**Information provided:**
*** Block opens ***

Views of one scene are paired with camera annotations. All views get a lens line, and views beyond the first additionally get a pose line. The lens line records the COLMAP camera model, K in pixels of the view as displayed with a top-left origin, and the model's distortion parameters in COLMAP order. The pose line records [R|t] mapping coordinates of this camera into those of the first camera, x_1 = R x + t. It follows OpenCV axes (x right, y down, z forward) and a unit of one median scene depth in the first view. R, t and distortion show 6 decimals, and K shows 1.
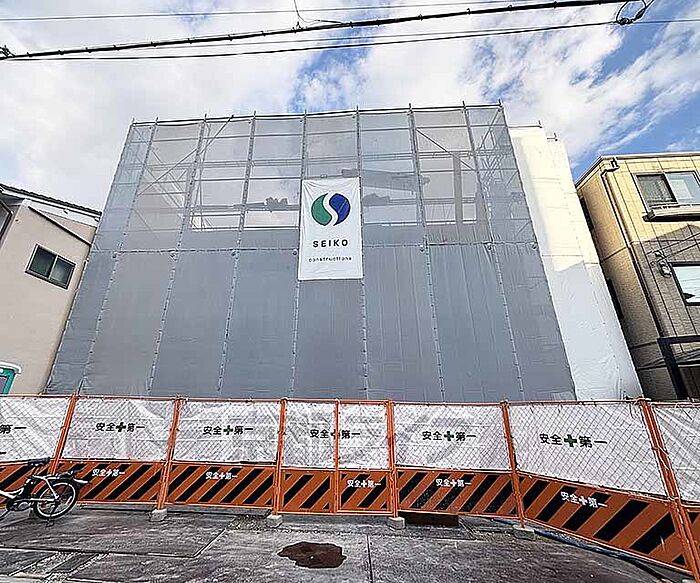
lens RADIAL K [[309.8, 0, 333.5], [0, 309.8, 293.6], [0, 0, 1]] dist [-0.003333, 0.001100]
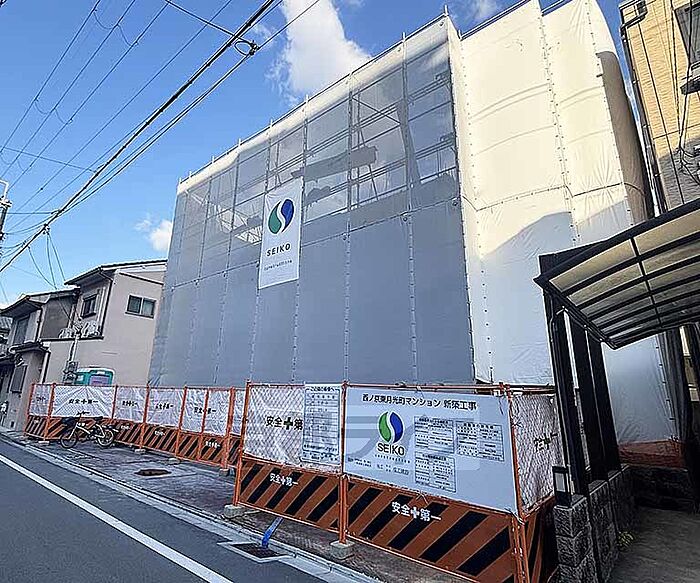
lens RADIAL K [[388.2, 0, 324.8], [0, 388.2, 293.6], [0, 0, 1]] dist [-0.030620, 0.000529]
pose [[0.804494, -0.146292, -0.575663, 1.096936], [0.185970, 0.982502, 0.010213, 0.005312], [0.564096, -0.115273, 0.817623, -0.055768]]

*** Block closes ***

**Work order:**
Lay out the lines above as a JSON list of strings, one string per line, with blank lines omitted. Leave the pictures out of the answer.

**Reply:**
[
  "Views of one scene are paired with camera annotations. All views get a lens line, and views beyond the first additionally get a pose line. The lens line records the COLMAP camera model, K in pixels of the view as displayed with a top-left origin, and the model's distortion parameters in COLMAP order. The pose line records [R|t] mapping coordinates of this camera into those of the first camera, x_1 = R x + t. It follows OpenCV axes (x right, y down, z forward) and a unit of one median scene depth in the first view. R, t and distortion show 6 decimals, and K shows 1.",
  "lens RADIAL K [[309.8, 0, 333.5], [0, 309.8, 293.6], [0, 0, 1]] dist [-0.003333, 0.001100]",
  "lens RADIAL K [[388.2, 0, 324.8], [0, 388.2, 293.6], [0, 0, 1]] dist [-0.030620, 0.000529]",
  "pose [[0.804494, -0.146292, -0.575663, 1.096936], [0.185970, 0.982502, 0.010213, 0.005312], [0.564096, -0.115273, 0.817623, -0.055768]]"
]